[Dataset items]
================================
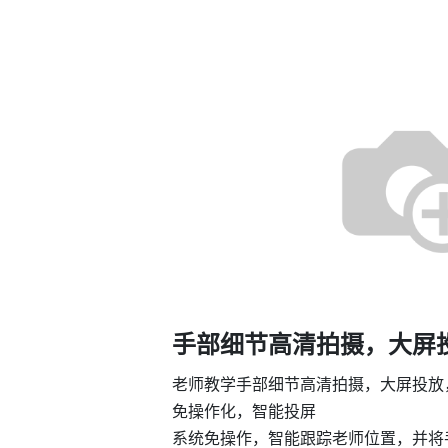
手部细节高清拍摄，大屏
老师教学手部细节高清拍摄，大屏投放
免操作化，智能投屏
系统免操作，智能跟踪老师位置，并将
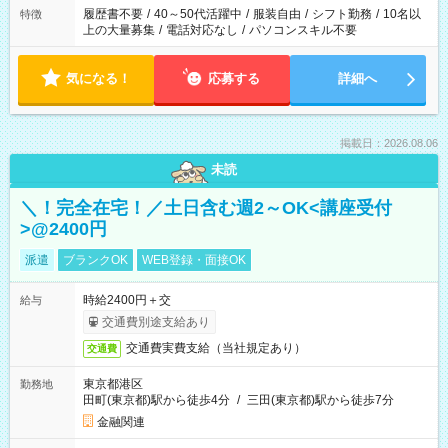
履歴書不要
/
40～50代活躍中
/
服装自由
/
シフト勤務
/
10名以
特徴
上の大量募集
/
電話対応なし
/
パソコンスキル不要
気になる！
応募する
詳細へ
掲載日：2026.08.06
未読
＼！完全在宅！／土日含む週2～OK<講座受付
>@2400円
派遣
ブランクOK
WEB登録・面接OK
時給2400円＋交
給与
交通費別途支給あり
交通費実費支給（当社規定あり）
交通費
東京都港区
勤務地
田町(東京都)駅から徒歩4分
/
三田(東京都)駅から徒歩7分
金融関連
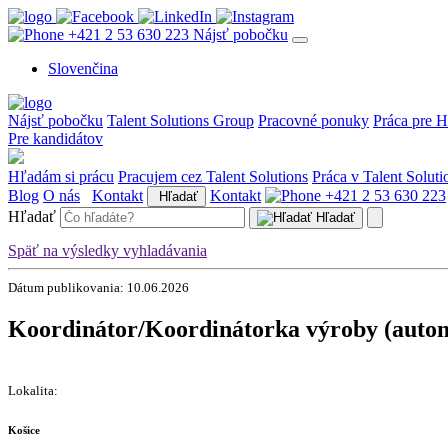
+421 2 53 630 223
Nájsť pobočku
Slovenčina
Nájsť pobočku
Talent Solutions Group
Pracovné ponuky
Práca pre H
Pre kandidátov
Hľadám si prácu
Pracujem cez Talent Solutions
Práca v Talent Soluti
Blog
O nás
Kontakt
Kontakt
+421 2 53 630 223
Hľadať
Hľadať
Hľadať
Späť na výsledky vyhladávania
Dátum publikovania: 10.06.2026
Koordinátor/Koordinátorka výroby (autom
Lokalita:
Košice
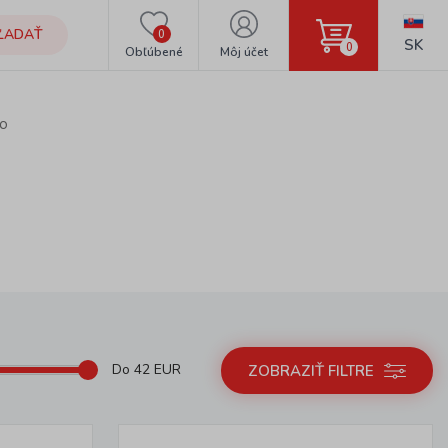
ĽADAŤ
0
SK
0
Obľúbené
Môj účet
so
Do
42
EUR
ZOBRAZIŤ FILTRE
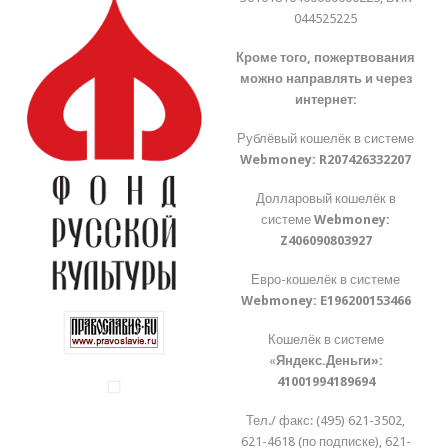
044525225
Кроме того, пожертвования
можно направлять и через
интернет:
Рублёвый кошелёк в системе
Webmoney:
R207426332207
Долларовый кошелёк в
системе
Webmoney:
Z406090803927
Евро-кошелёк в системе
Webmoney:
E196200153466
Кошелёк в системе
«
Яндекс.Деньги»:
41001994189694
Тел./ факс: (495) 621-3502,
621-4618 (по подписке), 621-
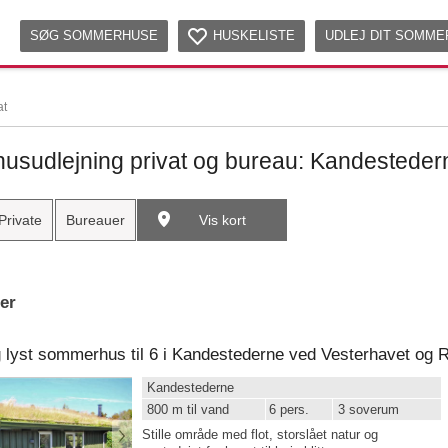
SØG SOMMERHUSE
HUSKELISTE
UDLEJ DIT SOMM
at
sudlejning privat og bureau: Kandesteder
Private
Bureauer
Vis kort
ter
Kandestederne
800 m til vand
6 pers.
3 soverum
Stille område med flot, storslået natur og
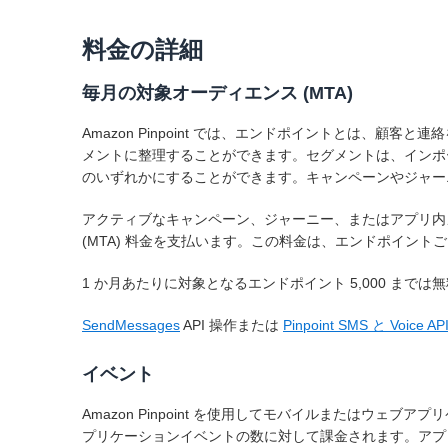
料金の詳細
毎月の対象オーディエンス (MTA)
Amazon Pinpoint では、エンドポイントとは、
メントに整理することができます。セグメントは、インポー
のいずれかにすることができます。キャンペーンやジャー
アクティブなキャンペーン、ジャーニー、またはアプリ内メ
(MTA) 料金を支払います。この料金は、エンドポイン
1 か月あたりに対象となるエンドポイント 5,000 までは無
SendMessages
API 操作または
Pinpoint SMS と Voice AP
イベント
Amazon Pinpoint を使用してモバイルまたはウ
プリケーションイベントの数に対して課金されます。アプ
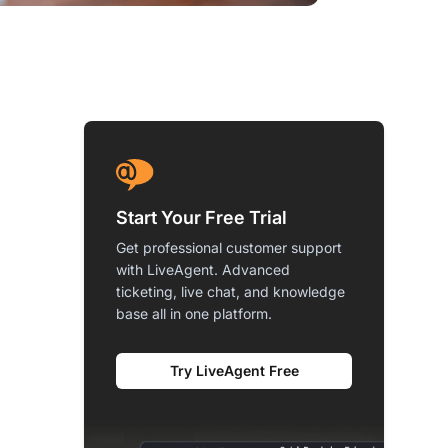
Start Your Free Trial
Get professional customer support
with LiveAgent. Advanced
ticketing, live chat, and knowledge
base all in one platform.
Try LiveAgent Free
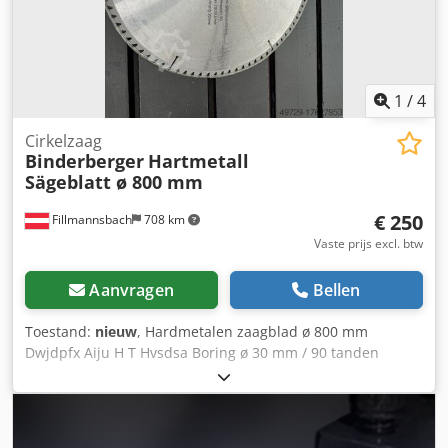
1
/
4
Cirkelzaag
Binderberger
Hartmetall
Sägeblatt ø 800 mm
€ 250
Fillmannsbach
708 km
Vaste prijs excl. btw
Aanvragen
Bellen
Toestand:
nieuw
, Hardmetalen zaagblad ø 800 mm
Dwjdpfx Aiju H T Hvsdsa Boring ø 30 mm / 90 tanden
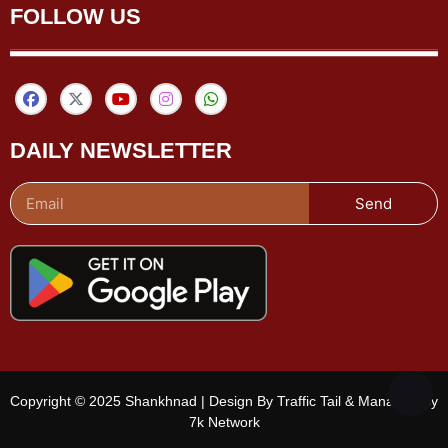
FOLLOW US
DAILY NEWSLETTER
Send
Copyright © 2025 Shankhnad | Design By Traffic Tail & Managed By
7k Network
================================
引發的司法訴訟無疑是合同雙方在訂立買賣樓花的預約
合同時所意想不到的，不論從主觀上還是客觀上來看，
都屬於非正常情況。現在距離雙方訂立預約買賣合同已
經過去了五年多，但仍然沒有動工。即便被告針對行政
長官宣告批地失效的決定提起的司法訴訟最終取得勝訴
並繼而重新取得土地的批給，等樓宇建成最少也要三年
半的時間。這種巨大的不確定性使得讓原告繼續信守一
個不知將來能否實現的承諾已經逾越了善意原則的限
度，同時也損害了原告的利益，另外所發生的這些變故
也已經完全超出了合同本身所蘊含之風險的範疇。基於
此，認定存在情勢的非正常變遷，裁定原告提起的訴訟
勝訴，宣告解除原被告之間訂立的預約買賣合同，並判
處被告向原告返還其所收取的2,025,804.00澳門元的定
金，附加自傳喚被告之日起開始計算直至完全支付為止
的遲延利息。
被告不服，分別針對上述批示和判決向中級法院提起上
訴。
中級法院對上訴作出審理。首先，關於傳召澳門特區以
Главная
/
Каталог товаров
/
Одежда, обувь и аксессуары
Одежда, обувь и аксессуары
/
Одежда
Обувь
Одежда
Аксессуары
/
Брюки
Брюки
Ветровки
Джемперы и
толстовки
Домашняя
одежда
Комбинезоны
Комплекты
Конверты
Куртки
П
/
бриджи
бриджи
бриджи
================================
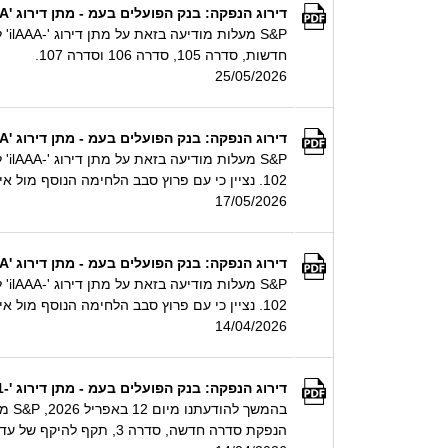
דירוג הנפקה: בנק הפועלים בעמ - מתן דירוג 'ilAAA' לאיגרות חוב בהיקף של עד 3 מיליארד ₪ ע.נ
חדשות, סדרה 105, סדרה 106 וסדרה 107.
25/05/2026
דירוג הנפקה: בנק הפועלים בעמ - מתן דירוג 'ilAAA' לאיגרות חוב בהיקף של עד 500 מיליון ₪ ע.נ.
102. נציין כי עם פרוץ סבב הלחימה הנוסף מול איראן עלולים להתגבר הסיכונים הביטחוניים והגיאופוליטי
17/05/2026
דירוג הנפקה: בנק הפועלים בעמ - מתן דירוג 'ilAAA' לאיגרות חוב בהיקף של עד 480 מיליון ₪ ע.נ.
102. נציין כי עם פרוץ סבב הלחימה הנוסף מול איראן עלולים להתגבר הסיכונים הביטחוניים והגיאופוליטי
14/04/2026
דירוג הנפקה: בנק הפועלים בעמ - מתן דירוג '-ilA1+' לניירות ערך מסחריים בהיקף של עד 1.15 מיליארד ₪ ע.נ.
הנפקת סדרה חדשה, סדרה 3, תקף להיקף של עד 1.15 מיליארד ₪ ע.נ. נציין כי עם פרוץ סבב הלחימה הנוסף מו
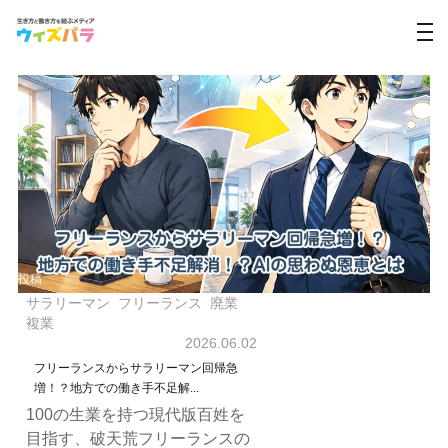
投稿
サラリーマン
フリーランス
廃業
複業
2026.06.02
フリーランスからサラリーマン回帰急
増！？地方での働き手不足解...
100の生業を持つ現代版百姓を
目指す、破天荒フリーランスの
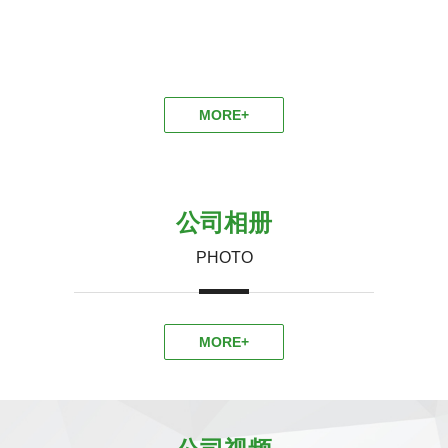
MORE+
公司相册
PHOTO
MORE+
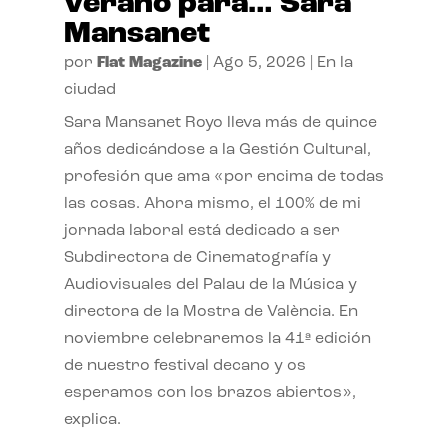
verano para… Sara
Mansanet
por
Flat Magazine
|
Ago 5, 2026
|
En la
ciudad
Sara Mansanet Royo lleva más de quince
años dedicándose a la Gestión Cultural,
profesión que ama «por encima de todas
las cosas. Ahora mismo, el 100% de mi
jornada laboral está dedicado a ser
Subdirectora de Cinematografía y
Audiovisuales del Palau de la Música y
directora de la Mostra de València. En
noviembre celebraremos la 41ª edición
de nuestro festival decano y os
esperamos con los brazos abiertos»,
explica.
================================
--- Exercise aim ---
Check each line of the data above for the word "דירוג" and say how many lines have it. Give the number alone.

--- Response for this exercise ---
4